(Dataset excerpts)
----
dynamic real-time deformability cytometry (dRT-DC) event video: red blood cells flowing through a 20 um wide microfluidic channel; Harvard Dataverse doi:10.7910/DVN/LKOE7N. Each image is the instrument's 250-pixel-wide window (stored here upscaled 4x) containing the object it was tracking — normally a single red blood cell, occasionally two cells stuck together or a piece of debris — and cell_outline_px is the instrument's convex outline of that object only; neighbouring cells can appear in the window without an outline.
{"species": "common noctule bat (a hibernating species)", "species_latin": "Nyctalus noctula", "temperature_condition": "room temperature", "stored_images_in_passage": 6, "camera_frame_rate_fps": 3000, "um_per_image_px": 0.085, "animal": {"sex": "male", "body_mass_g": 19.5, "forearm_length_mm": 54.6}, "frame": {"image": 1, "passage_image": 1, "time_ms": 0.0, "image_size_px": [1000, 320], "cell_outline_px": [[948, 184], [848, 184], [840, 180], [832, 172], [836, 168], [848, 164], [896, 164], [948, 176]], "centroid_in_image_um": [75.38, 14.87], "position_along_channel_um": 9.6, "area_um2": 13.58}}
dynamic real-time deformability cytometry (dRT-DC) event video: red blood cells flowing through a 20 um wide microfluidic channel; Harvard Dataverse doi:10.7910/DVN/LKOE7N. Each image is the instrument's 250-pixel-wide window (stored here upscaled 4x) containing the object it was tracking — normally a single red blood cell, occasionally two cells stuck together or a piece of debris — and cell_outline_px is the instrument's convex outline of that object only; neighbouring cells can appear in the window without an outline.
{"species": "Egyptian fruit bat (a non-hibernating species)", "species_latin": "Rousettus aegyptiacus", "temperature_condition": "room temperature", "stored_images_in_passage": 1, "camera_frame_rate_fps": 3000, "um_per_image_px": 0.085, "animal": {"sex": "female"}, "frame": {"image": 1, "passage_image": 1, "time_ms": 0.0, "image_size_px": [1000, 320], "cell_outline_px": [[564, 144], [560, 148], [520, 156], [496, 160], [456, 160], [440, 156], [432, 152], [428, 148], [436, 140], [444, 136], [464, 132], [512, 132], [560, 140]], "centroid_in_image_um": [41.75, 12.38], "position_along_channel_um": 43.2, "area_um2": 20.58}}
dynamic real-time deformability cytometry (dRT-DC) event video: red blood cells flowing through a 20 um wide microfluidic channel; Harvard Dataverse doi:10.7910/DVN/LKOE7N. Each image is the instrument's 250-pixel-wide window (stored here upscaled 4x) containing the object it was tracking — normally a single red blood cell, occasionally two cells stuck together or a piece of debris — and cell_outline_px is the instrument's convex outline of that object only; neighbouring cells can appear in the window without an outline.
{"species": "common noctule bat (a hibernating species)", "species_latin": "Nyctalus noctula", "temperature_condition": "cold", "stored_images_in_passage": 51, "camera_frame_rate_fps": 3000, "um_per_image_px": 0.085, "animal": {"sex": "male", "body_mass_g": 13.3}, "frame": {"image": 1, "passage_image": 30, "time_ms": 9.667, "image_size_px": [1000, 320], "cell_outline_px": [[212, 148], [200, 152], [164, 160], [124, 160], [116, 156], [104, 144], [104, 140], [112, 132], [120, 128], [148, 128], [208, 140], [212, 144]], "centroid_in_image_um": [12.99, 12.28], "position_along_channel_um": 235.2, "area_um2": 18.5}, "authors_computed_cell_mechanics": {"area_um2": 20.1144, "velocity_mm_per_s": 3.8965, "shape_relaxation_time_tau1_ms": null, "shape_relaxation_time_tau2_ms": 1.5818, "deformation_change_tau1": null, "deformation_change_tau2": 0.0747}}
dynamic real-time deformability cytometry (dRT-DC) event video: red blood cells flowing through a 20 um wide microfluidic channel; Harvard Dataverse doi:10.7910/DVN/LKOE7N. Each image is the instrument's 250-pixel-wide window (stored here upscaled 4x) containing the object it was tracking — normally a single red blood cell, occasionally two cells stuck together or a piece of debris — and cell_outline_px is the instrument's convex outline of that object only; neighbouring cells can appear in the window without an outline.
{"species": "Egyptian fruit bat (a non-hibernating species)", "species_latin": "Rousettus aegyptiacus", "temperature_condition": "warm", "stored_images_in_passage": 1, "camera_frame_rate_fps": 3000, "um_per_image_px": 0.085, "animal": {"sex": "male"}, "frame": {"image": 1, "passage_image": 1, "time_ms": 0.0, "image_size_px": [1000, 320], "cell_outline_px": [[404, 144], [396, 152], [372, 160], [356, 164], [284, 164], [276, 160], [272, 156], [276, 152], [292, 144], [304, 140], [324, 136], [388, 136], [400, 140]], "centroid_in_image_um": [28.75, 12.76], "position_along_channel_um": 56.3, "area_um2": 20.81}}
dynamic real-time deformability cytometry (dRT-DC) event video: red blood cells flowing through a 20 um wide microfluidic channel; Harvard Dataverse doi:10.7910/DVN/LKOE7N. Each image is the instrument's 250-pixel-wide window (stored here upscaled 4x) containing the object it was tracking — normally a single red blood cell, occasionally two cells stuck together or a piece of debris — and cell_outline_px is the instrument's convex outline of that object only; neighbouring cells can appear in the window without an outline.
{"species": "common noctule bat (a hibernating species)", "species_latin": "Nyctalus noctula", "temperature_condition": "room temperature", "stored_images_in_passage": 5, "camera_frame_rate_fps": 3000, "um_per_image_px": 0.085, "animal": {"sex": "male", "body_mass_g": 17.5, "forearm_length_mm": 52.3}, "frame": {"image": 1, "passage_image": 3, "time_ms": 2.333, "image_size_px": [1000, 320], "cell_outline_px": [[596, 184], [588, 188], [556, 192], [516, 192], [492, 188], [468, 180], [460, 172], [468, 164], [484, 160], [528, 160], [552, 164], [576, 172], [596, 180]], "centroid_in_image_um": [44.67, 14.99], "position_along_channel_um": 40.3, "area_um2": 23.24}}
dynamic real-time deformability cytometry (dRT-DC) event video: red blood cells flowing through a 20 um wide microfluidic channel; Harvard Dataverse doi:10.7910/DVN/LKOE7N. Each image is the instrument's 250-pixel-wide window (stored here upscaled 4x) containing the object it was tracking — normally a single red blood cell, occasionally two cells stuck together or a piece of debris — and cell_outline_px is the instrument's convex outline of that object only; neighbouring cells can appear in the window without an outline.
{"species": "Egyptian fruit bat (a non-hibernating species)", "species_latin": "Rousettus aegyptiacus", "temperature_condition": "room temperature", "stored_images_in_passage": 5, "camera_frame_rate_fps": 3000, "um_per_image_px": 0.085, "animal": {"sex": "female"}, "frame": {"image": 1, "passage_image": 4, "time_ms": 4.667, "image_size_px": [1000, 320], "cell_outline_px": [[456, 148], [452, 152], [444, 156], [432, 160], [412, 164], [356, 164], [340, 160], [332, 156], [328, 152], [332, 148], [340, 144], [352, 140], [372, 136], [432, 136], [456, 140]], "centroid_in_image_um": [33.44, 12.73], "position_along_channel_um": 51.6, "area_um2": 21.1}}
----
Repeat every line of the data, exactly and in full.

*Solved exercise:*
dynamic real-time deformability cytometry (dRT-DC) event video: red blood cells flowing through a 20 um wide microfluidic channel; Harvard Dataverse doi:10.7910/DVN/LKOE7N. Each image is the instrument's 250-pixel-wide window (stored here upscaled 4x) containing the object it was tracking — normally a single red blood cell, occasionally two cells stuck together or a piece of debris — and cell_outline_px is the instrument's convex outline of that object only; neighbouring cells can appear in the window without an outline.
{"species": "common noctule bat (a hibernating species)", "species_latin": "Nyctalus noctula", "temperature_condition": "room temperature", "stored_images_in_passage": 6, "camera_frame_rate_fps": 3000, "um_per_image_px": 0.085, "animal": {"sex": "male", "body_mass_g": 19.5, "forearm_length_mm": 54.6}, "frame": {"image": 1, "passage_image": 1, "time_ms": 0.0, "image_size_px": [1000, 320], "cell_outline_px": [[948, 184], [848, 184], [840, 180], [832, 172], [836, 168], [848, 164], [896, 164], [948, 176]], "centroid_in_image_um": [75.38, 14.87], "position_along_channel_um": 9.6, "area_um2": 13.58}}
dynamic real-time deformability cytometry (dRT-DC) event video: red blood cells flowing through a 20 um wide microfluidic channel; Harvard Dataverse doi:10.7910/DVN/LKOE7N. Each image is the instrument's 250-pixel-wide window (stored here upscaled 4x) containing the object it was tracking — normally a single red blood cell, occasionally two cells stuck together or a piece of debris — and cell_outline_px is the instrument's convex outline of that object only; neighbouring cells can appear in the window without an outline.
{"species": "Egyptian fruit bat (a non-hibernating species)", "species_latin": "Rousettus aegyptiacus", "temperature_condition": "room temperature", "stored_images_in_passage": 1, "camera_frame_rate_fps": 3000, "um_per_image_px": 0.085, "animal": {"sex": "female"}, "frame": {"image": 1, "passage_image": 1, "time_ms": 0.0, "image_size_px": [1000, 320], "cell_outline_px": [[564, 144], [560, 148], [520, 156], [496, 160], [456, 160], [440, 156], [432, 152], [428, 148], [436, 140], [444, 136], [464, 132], [512, 132], [560, 140]], "centroid_in_image_um": [41.75, 12.38], "position_along_channel_um": 43.2, "area_um2": 20.58}}
dynamic real-time deformability cytometry (dRT-DC) event video: red blood cells flowing through a 20 um wide microfluidic channel; Harvard Dataverse doi:10.7910/DVN/LKOE7N. Each image is the instrument's 250-pixel-wide window (stored here upscaled 4x) containing the object it was tracking — normally a single red blood cell, occasionally two cells stuck together or a piece of debris — and cell_outline_px is the instrument's convex outline of that object only; neighbouring cells can appear in the window without an outline.
{"species": "common noctule bat (a hibernating species)", "species_latin": "Nyctalus noctula", "temperature_condition": "cold", "stored_images_in_passage": 51, "camera_frame_rate_fps": 3000, "um_per_image_px": 0.085, "animal": {"sex": "male", "body_mass_g": 13.3}, "frame": {"image": 1, "passage_image": 30, "time_ms": 9.667, "image_size_px": [1000, 320], "cell_outline_px": [[212, 148], [200, 152], [164, 160], [124, 160], [116, 156], [104, 144], [104, 140], [112, 132], [120, 128], [148, 128], [208, 140], [212, 144]], "centroid_in_image_um": [12.99, 12.28], "position_along_channel_um": 235.2, "area_um2": 18.5}, "authors_computed_cell_mechanics": {"area_um2": 20.1144, "velocity_mm_per_s": 3.8965, "shape_relaxation_time_tau1_ms": null, "shape_relaxation_time_tau2_ms": 1.5818, "deformation_change_tau1": null, "deformation_change_tau2": 0.0747}}
dynamic real-time deformability cytometry (dRT-DC) event video: red blood cells flowing through a 20 um wide microfluidic channel; Harvard Dataverse doi:10.7910/DVN/LKOE7N. Each image is the instrument's 250-pixel-wide window (stored here upscaled 4x) containing the object it was tracking — normally a single red blood cell, occasionally two cells stuck together or a piece of debris — and cell_outline_px is the instrument's convex outline of that object only; neighbouring cells can appear in the window without an outline.
{"species": "Egyptian fruit bat (a non-hibernating species)", "species_latin": "Rousettus aegyptiacus", "temperature_condition": "warm", "stored_images_in_passage": 1, "camera_frame_rate_fps": 3000, "um_per_image_px": 0.085, "animal": {"sex": "male"}, "frame": {"image": 1, "passage_image": 1, "time_ms": 0.0, "image_size_px": [1000, 320], "cell_outline_px": [[404, 144], [396, 152], [372, 160], [356, 164], [284, 164], [276, 160], [272, 156], [276, 152], [292, 144], [304, 140], [324, 136], [388, 136], [400, 140]], "centroid_in_image_um": [28.75, 12.76], "position_along_channel_um": 56.3, "area_um2": 20.81}}
dynamic real-time deformability cytometry (dRT-DC) event video: red blood cells flowing through a 20 um wide microfluidic channel; Harvard Dataverse doi:10.7910/DVN/LKOE7N. Each image is the instrument's 250-pixel-wide window (stored here upscaled 4x) containing the object it was tracking — normally a single red blood cell, occasionally two cells stuck together or a piece of debris — and cell_outline_px is the instrument's convex outline of that object only; neighbouring cells can appear in the window without an outline.
{"species": "common noctule bat (a hibernating species)", "species_latin": "Nyctalus noctula", "temperature_condition": "room temperature", "stored_images_in_passage": 5, "camera_frame_rate_fps": 3000, "um_per_image_px": 0.085, "animal": {"sex": "male", "body_mass_g": 17.5, "forearm_length_mm": 52.3}, "frame": {"image": 1, "passage_image": 3, "time_ms": 2.333, "image_size_px": [1000, 320], "cell_outline_px": [[596, 184], [588, 188], [556, 192], [516, 192], [492, 188], [468, 180], [460, 172], [468, 164], [484, 160], [528, 160], [552, 164], [576, 172], [596, 180]], "centroid_in_image_um": [44.67, 14.99], "position_along_channel_um": 40.3, "area_um2": 23.24}}
dynamic real-time deformability cytometry (dRT-DC) event video: red blood cells flowing through a 20 um wide microfluidic channel; Harvard Dataverse doi:10.7910/DVN/LKOE7N. Each image is the instrument's 250-pixel-wide window (stored here upscaled 4x) containing the object it was tracking — normally a single red blood cell, occasionally two cells stuck together or a piece of debris — and cell_outline_px is the instrument's convex outline of that object only; neighbouring cells can appear in the window without an outline.
{"species": "Egyptian fruit bat (a non-hibernating species)", "species_latin": "Rousettus aegyptiacus", "temperature_condition": "room temperature", "stored_images_in_passage": 5, "camera_frame_rate_fps": 3000, "um_per_image_px": 0.085, "animal": {"sex": "female"}, "frame": {"image": 1, "passage_image": 4, "time_ms": 4.667, "image_size_px": [1000, 320], "cell_outline_px": [[456, 148], [452, 152], [444, 156], [432, 160], [412, 164], [356, 164], [340, 160], [332, 156], [328, 152], [332, 148], [340, 144], [352, 140], [372, 136], [432, 136], [456, 140]], "centroid_in_image_um": [33.44, 12.73], "position_along_channel_um": 51.6, "area_um2": 21.1}}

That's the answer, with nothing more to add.